In 1872, Thompson was elected president of Otterbein University, and remained in that position until 1886.[12] He received a doctorate in divinity from Otterbein the following year.[3] As president, Thompson continued to teach and delivered speeches around the country on school or church business.[12] Thompson took office shortly before the financial Panic of 1873, with the result that his primary concern as president was keeping the college funded.[13] In this he was successful, although the college had to borrow money to stay afloat until the economy recovered.[14] After the initial debt was incurred, Thompson worked to raise donations to pay it off more quickly.[15] He also worked to attract new professors to teach at Otterbein, improving both the quality of education and the school's reputation among scholars.[16] Thompson was involved in organizing the General Board of Education of the United Brethren Church, which served as a coordinating body for the schools affiliated with the church.[17]

Political career

[edit]
Neal Dow, Thompson's running mate in 1880

Thompson had identified with the Republican Party since its founding in the 1850s, but in 1874 he left it to join the new Prohibition Party. The Prohibitionists, more of a movement than a party, focused their efforts on banning alcohol.[7] Like Thompson, most party members came from pietist churches, and most were former Republicans.[7] He was the party's nominee for the federal House of Representatives from Ohio's 12th district at a special election held that year because of the resignation of Democrat Hugh J. Jewett, as well as for the full term that would follow.[1] Thompson lost both, receiving only a few hundred votes and losing to Democratic candidate William E. Finck.[18] He served as chairman of the Prohibition National Convention in 1876 in Cleveland, but the young party's nominees fared poorly, winning fewer than 7000 votes nationwide.[3]

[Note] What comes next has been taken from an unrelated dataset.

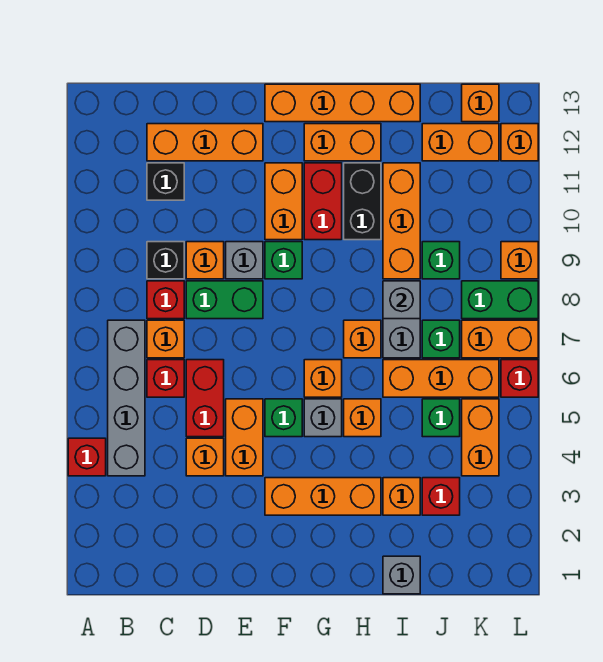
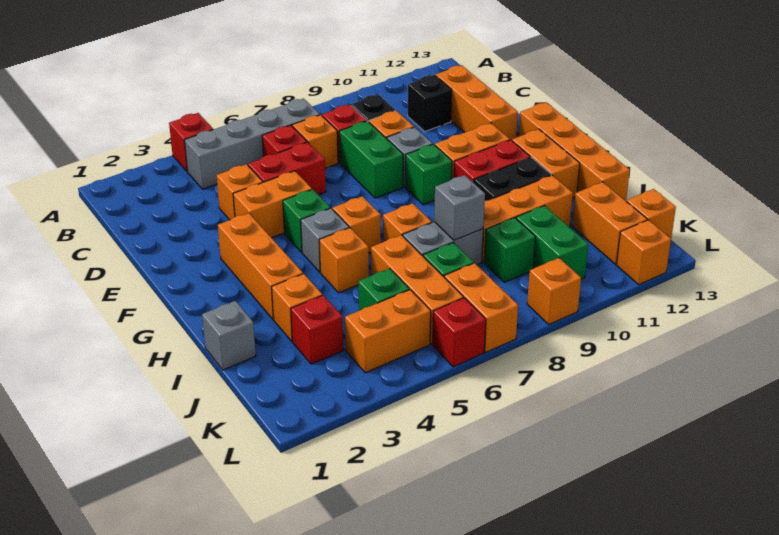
green brick K8:L8 level 1 -> green brick J10:K10 level 1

In 1880, the party nominated Thompson for vice president, joining a ticket headed by Neal Dow of Portland, Maine, the author of one of the nation's first municipal prohibition laws.[19] Only twelve states sent delegates to the convention, and the platform they agreed on was silent on most issues of the day, focusing instead on the evils of alcohol.[20] The Prohibitionists increased their vote total in the election that year, but still received just over 10,000 votes out of more than nine million cast.[21] Thompson made another bid for elected office in 1887, when the Prohibition Party nominated him for Governor of Ohio.[3] He was again unsuccessful, netting less than one percent of the vote and finishing in a distant fifth place behind the winner, Democrat Richard M. Bishop.[22] Thompson's vote total was also surpassed by the Republican candidate, William H. West, and the candidates of two other minor parties, the Workingman Party and the Greenback Party.[22]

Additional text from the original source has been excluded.